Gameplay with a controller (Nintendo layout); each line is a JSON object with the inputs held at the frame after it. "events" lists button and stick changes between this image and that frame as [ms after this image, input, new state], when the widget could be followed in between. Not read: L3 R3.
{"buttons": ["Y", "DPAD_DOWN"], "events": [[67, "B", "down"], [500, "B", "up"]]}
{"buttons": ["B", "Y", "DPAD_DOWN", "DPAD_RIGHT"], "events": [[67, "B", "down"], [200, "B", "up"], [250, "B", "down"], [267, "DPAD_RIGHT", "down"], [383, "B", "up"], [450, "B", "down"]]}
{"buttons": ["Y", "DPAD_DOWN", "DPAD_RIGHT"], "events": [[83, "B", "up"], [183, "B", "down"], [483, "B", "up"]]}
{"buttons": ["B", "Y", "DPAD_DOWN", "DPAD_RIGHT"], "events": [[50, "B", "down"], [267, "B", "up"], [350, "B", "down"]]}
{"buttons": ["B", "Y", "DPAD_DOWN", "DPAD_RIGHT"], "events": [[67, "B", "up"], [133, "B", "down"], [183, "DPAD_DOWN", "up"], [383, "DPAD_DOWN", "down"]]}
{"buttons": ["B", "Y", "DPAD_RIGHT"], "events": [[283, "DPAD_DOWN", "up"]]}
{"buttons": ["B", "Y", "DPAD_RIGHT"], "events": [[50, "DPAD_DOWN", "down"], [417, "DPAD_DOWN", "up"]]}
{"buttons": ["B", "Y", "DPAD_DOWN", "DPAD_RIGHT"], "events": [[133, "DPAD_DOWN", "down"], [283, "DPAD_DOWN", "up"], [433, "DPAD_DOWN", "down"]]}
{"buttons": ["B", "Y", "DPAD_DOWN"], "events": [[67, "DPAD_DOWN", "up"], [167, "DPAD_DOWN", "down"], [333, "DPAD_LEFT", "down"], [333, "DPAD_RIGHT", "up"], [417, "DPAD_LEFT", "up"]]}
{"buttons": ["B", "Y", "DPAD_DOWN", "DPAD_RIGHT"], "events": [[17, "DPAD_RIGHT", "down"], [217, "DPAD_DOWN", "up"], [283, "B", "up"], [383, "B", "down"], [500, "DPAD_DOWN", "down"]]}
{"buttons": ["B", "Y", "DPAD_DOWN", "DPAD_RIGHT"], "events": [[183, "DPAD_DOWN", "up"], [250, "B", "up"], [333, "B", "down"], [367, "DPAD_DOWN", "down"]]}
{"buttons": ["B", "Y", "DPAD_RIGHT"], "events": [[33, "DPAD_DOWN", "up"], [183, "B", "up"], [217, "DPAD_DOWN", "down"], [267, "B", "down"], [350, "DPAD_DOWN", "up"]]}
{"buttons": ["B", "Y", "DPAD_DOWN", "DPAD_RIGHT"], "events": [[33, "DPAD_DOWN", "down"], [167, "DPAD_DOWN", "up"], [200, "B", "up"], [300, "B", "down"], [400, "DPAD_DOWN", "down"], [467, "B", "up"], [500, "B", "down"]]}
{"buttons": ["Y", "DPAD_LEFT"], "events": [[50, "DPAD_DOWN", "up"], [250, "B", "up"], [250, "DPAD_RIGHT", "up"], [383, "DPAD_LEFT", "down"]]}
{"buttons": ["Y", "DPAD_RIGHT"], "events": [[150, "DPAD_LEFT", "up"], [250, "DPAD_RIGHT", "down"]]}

================

**ABOUT THIS EXERCISE**
Your job is to give the listing again exactly as it was written.

**EXERCISE RESPONSE**
Gameplay with a controller (Nintendo layout); each line is a JSON object with the inputs held at the frame after it. "events" lists button and stick changes between this image and that frame as [ms after this image, input, new state], when the widget could be followed in between. Not read: L3 R3.
{"buttons": ["Y", "DPAD_DOWN"], "events": [[67, "B", "down"], [500, "B", "up"]]}
{"buttons": ["B", "Y", "DPAD_DOWN", "DPAD_RIGHT"], "events": [[67, "B", "down"], [200, "B", "up"], [250, "B", "down"], [267, "DPAD_RIGHT", "down"], [383, "B", "up"], [450, "B", "down"]]}
{"buttons": ["Y", "DPAD_DOWN", "DPAD_RIGHT"], "events": [[83, "B", "up"], [183, "B", "down"], [483, "B", "up"]]}
{"buttons": ["B", "Y", "DPAD_DOWN", "DPAD_RIGHT"], "events": [[50, "B", "down"], [267, "B", "up"], [350, "B", "down"]]}
{"buttons": ["B", "Y", "DPAD_DOWN", "DPAD_RIGHT"], "events": [[67, "B", "up"], [133, "B", "down"], [183, "DPAD_DOWN", "up"], [383, "DPAD_DOWN", "down"]]}
{"buttons": ["B", "Y", "DPAD_RIGHT"], "events": [[283, "DPAD_DOWN", "up"]]}
{"buttons": ["B", "Y", "DPAD_RIGHT"], "events": [[50, "DPAD_DOWN", "down"], [417, "DPAD_DOWN", "up"]]}
{"buttons": ["B", "Y", "DPAD_DOWN", "DPAD_RIGHT"], "events": [[133, "DPAD_DOWN", "down"], [283, "DPAD_DOWN", "up"], [433, "DPAD_DOWN", "down"]]}
{"buttons": ["B", "Y", "DPAD_DOWN"], "events": [[67, "DPAD_DOWN", "up"], [167, "DPAD_DOWN", "down"], [333, "DPAD_LEFT", "down"], [333, "DPAD_RIGHT", "up"], [417, "DPAD_LEFT", "up"]]}
{"buttons": ["B", "Y", "DPAD_DOWN", "DPAD_RIGHT"], "events": [[17, "DPAD_RIGHT", "down"], [217, "DPAD_DOWN", "up"], [283, "B", "up"], [383, "B", "down"], [500, "DPAD_DOWN", "down"]]}
{"buttons": ["B", "Y", "DPAD_DOWN", "DPAD_RIGHT"], "events": [[183, "DPAD_DOWN", "up"], [250, "B", "up"], [333, "B", "down"], [367, "DPAD_DOWN", "down"]]}
{"buttons": ["B", "Y", "DPAD_RIGHT"], "events": [[33, "DPAD_DOWN", "up"], [183, "B", "up"], [217, "DPAD_DOWN", "down"], [267, "B", "down"], [350, "DPAD_DOWN", "up"]]}
{"buttons": ["B", "Y", "DPAD_DOWN", "DPAD_RIGHT"], "events": [[33, "DPAD_DOWN", "down"], [167, "DPAD_DOWN", "up"], [200, "B", "up"], [300, "B", "down"], [400, "DPAD_DOWN", "down"], [467, "B", "up"], [500, "B", "down"]]}
{"buttons": ["Y", "DPAD_LEFT"], "events": [[50, "DPAD_DOWN", "up"], [250, "B", "up"], [250, "DPAD_RIGHT", "up"], [383, "DPAD_LEFT", "down"]]}
{"buttons": ["Y", "DPAD_RIGHT"], "events": [[150, "DPAD_LEFT", "up"], [250, "DPAD_RIGHT", "down"]]}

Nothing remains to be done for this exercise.